Меня выслушали с почтительным удивлением. Только Зернов заметил:
- То, что сутки здесь короче земных, мне давно уже ясно. А год десятый - это любопытно. Но ни то, ни другое не объясняет происхождения калифорнийской этикетки. Она между прочим подлинная. И Мартин ее узнал.
- Узнал, - ухмыльнулся Мартин, - и бренди тоже.
- Молоко у них свое, - задумчиво рассуждал Зернов, - вино они, допустим, привозят из Города. Значит, его где-то изготовляют, хранят, выдерживают. Но почему именно Бломкинс и сын, торгующие вином в Калифорнии?
- Все необъяснимо, - вздохнул Толька.
- Почему же все? - не согласился Зернов. - Многое проясняется, если допустить вероятность гипотезы о Земле-бис. Начнем с элементарного: что нужно "облакам"? Модель земной жизни. Как они поняли эту жизнь? Как совокупность по-разному организованных множеств. Но модель - это же селекция, отбор наиболее, с их точки зрения, типичного. Так зачем им повторяемость форм нашего общежития? Пейзажа? Флоры? Фауны? Не лучше ли представить Землю одним Городом - государством в окружекии других форм земной эволюции? Может быть, здесь есть и свои полюса и свои тропики, но для организованной земной жизни достаточно вот такого уголка с растительным изобилием и этологическими излишествами.
- А десятый год первого века? А упраздненная география? А отшибленная память? А "Смит и Вессон" рядом с индейским луком? Это тоже селекция?
- Не дури, Юра. Это же неуправляемая жизнь. Они воспроизвели структуру вещества, тайны которой мы так и не знаем, и предоставили все это естественной эволюции. Блокированная память? Понятно. Начиная жизнь здесь, эти люди не могли сохранить памяти своих аналогов со старушки Земли. То, что помнили и знали те, не должны были помнить и знать эти.
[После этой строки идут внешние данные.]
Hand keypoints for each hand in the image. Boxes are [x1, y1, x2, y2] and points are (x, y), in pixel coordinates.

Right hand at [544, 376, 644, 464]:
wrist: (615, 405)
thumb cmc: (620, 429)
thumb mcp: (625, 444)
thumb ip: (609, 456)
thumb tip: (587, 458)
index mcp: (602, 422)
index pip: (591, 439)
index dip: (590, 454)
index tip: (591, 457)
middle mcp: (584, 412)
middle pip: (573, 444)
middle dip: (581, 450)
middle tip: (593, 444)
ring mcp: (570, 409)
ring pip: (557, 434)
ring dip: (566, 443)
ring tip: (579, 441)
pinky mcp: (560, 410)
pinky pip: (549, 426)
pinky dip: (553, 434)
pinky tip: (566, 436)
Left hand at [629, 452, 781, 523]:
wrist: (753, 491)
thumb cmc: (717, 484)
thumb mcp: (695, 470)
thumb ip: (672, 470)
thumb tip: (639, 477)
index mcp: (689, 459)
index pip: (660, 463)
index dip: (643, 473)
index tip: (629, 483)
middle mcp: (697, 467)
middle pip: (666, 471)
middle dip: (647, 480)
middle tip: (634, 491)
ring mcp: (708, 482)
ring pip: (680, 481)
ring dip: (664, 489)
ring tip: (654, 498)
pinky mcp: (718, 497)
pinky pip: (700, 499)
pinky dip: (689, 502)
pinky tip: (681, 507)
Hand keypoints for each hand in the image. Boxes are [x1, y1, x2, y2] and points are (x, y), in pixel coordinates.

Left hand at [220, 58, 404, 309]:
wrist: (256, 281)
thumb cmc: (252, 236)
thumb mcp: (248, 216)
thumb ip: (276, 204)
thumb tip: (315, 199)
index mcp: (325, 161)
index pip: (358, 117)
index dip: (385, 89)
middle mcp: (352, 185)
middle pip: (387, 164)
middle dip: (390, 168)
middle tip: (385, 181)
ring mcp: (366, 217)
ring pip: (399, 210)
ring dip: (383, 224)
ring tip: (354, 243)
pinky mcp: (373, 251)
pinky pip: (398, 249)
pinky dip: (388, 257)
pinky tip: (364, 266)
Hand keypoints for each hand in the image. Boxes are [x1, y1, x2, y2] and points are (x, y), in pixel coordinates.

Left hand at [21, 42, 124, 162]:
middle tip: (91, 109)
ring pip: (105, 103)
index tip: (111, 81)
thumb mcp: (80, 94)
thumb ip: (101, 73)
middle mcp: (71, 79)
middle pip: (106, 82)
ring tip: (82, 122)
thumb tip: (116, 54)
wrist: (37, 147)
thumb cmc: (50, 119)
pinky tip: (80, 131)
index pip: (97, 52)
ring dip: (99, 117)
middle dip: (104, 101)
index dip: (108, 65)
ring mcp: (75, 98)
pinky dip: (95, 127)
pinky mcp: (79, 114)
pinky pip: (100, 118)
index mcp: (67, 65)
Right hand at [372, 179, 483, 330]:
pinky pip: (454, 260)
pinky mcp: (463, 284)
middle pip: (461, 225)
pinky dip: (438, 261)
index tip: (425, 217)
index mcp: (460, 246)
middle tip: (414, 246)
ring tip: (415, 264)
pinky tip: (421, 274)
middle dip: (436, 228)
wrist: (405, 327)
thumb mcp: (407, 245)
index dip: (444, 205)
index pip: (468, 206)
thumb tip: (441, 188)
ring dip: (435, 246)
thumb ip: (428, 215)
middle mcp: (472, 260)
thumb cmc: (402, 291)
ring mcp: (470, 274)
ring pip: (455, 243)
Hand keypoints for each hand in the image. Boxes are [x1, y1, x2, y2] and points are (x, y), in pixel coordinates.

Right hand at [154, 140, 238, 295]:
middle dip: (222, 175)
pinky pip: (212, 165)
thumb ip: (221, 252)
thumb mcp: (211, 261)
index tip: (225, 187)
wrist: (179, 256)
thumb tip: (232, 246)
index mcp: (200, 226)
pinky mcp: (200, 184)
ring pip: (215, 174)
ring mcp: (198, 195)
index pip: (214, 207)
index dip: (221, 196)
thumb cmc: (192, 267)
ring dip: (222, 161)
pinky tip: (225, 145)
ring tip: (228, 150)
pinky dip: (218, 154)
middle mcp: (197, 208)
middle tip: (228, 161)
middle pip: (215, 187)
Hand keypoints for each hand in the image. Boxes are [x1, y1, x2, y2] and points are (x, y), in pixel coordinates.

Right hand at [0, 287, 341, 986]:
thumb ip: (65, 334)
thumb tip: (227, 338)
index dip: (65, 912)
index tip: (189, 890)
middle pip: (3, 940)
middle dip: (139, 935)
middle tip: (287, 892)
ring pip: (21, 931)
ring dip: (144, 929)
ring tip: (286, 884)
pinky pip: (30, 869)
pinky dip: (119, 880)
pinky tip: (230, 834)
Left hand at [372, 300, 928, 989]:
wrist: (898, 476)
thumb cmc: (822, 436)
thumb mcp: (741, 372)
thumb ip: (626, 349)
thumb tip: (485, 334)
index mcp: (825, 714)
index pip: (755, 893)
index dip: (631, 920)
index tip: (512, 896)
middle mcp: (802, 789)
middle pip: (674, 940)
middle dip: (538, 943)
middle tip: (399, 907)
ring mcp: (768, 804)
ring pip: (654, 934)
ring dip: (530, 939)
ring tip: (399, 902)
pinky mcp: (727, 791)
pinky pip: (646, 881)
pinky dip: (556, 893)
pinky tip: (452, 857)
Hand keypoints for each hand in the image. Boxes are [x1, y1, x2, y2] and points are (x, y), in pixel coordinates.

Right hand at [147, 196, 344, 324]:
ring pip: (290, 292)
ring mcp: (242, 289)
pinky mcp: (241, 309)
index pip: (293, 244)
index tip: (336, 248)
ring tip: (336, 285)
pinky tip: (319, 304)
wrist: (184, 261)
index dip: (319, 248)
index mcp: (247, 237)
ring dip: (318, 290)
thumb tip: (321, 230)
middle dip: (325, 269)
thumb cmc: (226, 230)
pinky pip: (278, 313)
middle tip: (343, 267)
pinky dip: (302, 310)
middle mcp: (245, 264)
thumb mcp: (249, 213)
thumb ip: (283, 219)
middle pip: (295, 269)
Отсюда и Начало, первый век и упраздненная география.
- Кому же она мешала?
- Людям. Память не могла быть полностью заблокирована. Люди не могли начинать жизнь с опытом новорожденных младенцев. Жизненный опыт человека складывается из свойств характера, эмоциональных состояний, приобретенных знаний и профессиональной деятельности - словом, из количества воспринятой и переработанной информации. Часть ее, связанная с земным прошлым человечества, была не нужна: она помешала бы его жизни в новых условиях. Зачем знать ему о Крестовых походах и войнах, которых не было на этой планете, о небесных светилах, оставшихся в другой галактике, и о странах и городах, которых здесь нет и не будет. Память об этом и была блокирована. Моделированному человечеству оставили только то, что могло способствовать его эволюции. Скажем, профессиональный опыт. Шахтер должен уметь добывать уголь, продавец - торговать, а строитель - строить. Но что делать учителю истории и географии? Он функционально связан с прошлым, ненужным здешнему школьнику. Вот он пришел а школу, как было запрограммировано его создателями, и начал рассказывать детям о Европе или Америке, о Гитлере и второй мировой войне. Дети сообщат об этом родителям, прочно забывшим все то, о чем помнит учитель. Теперь уже не "облака", а сами люди уберут такого учителя, а дети получат новые основы знания. Слыхали Люка? Проще считать, что река замкнутым кольцом обтекает планету, чем где-то кончается и куда-то впадает. Этот Город-государство еще слишком молод, чтобы иметь своих Колумбов и Магелланов, но ему уже нужны инженеры и математики. Без строительной механики не построишь домны, а без геологии не найдешь угля и железной руды. А вы говорите: необъяснимо!